Article 27-2 (1) With regard to a child who has received a decision on protective
custody set forth in Article 24 paragraph (1) item (ii) of the Juvenile Act
pursuant to the provision of Article 24 paragraph (1) or Article 26-4 paragraph
(1) the same act, the prefectural government shall take a measure to admit
him/her into a children's self-reliance support facility in accordance with said
decision (excluding a measure to cause him/her to commute there from the
residence where his/her guardian lives) or a measure to admit him/her into a
foster home.
(2) With regard to the application of this Act, a measure prescribed in the
preceding paragraph shall be deemed to be a measure to admit the referenced
child into a children's self-reliance support facility or a foster home as set forth
in paragraph (1) item (iii) of the preceding Article; provided, however, that this
shall not apply when the provisions of paragraphs (4) and (6) of the preceding
Article (excluding the portions pertaining to the cases where a measure is
cancelled, suspended, or changed to any other measure) apply, and when the
provision of Article 28 applies.
Article 27-3 When it is necessary to take a compulsory measure that may
unintentionally be conducive to restriction on a child's liberty of action or
deprivation of his/her liberty, the prefectural governor shall refer that case to
the family court, except in the cases permitted pursuant to the provision of
Articles 33 and 47.
Article 28 (1) In the case where a guardian abuses his/her child or extremely
42
neglects the duty of custody of his/her child or in any other case where the
guardian's exercise of the custody extremely harms the welfare of said child,
when taking a measure set forth in Article 27 paragraph (1) item (iii) is
contrary to the intention of a person who has parental authority or a guardian
of a minor for the child, the prefectural government may take a measure set
forth in any of the following items:
(i) Take a measure set forth in Article 27 paragraph (1) item (iii) with approval
from the family court, when the guardian is a person who has parental
authority or a guardian of a minor; and
(ii) Deliver the child to a person who has parental authority or a guardian of a
minor, when the guardian is neither a person who has parental authority nor
a guardian of a minor; provided, however, that a measure set forth in Article
27 paragraph (1) item (iii) shall be taken with approval from the family court,
when such delivery is found inappropriate for welfare of the child.

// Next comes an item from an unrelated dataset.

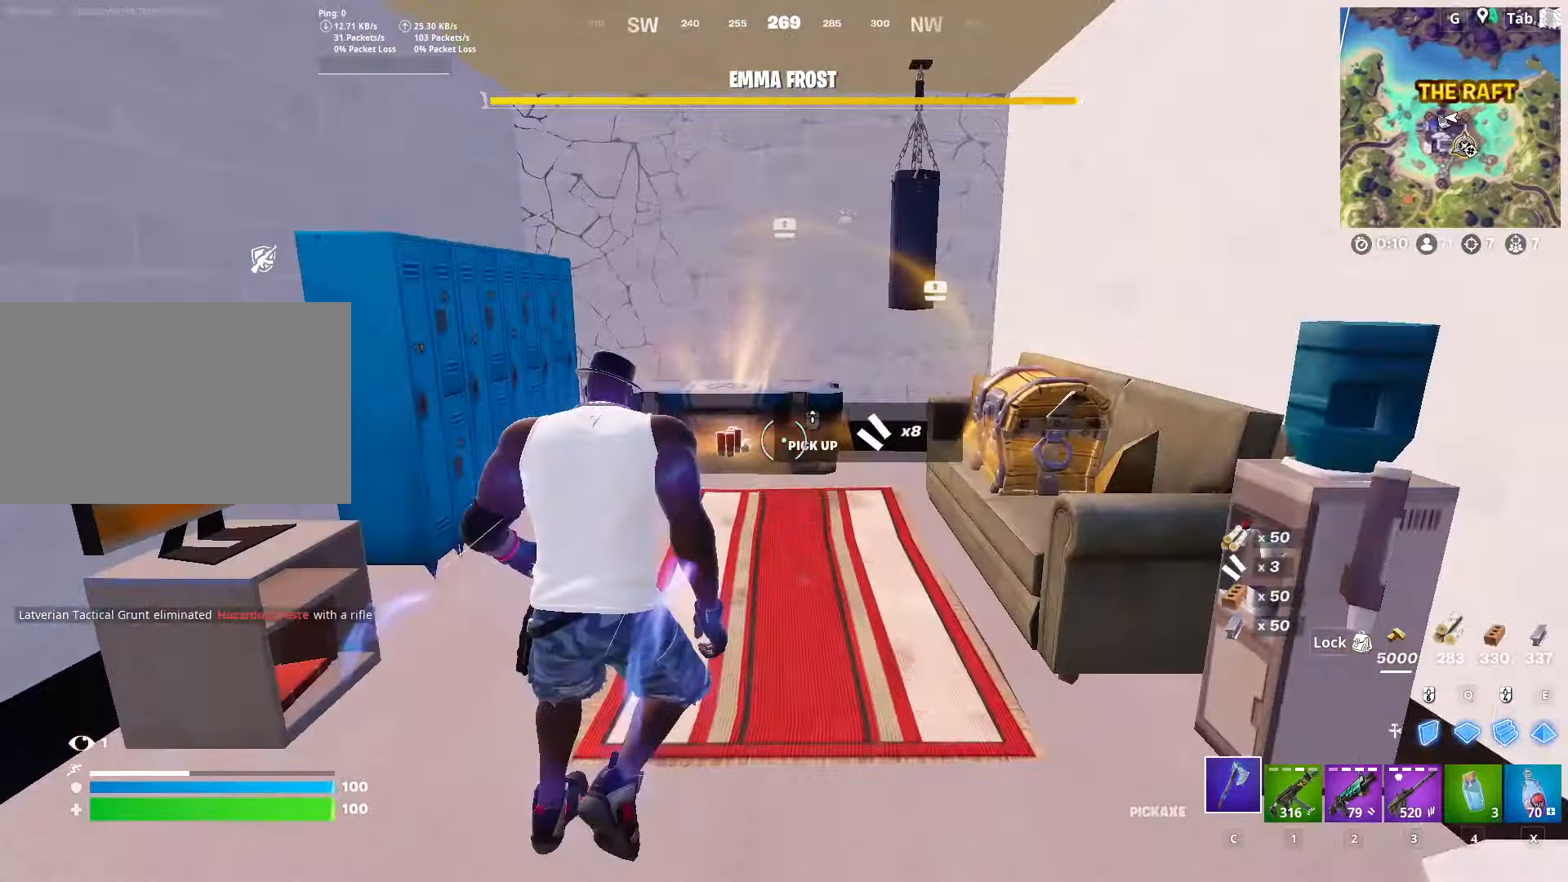
{"keys": ["w"], "mouse": [], "mouse_move": "left", "events": [[100, "shift", "up"], [233, "c", "down"], [233, "w", "up"], [333, "c", "up"], [383, "w", "down"]]}
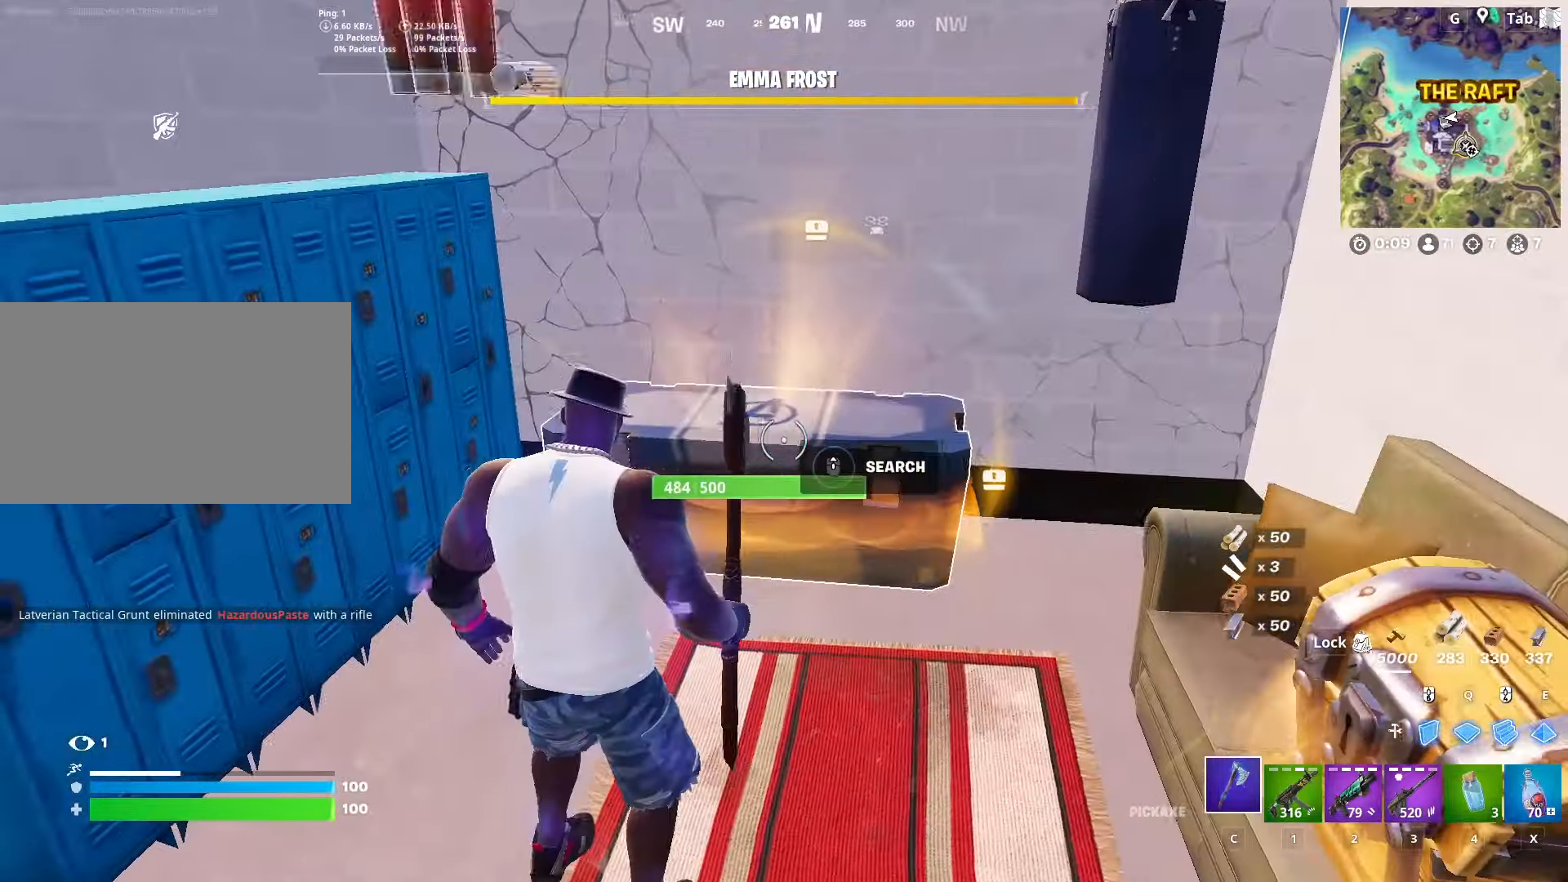
{"keys": ["shift"], "mouse": [], "mouse_move": "still", "events": [[167, "mouse_wheel", "down"], [167, "w", "up"], [351, "shift", "down"], [401, "mouse_wheel", "up"]]}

(2) The period for a measure taken pursuant to the provision of item (i) and the
proviso of item (ii) of the preceding paragraph shall not exceed 2 years from the
date of commencement of said measure; provided, however, that the prefectural
government may renew said period with approval from the family court, when
it is found that the guardian is likely to abuse the child, extremely neglect the
custody of the child, or cause any other harm to the welfare of said child, in
light of effects, etc. of the guidance to the guardian pertaining to the referenced
measure (which shall mean the guidance set forth in Article 27 paragraph (1)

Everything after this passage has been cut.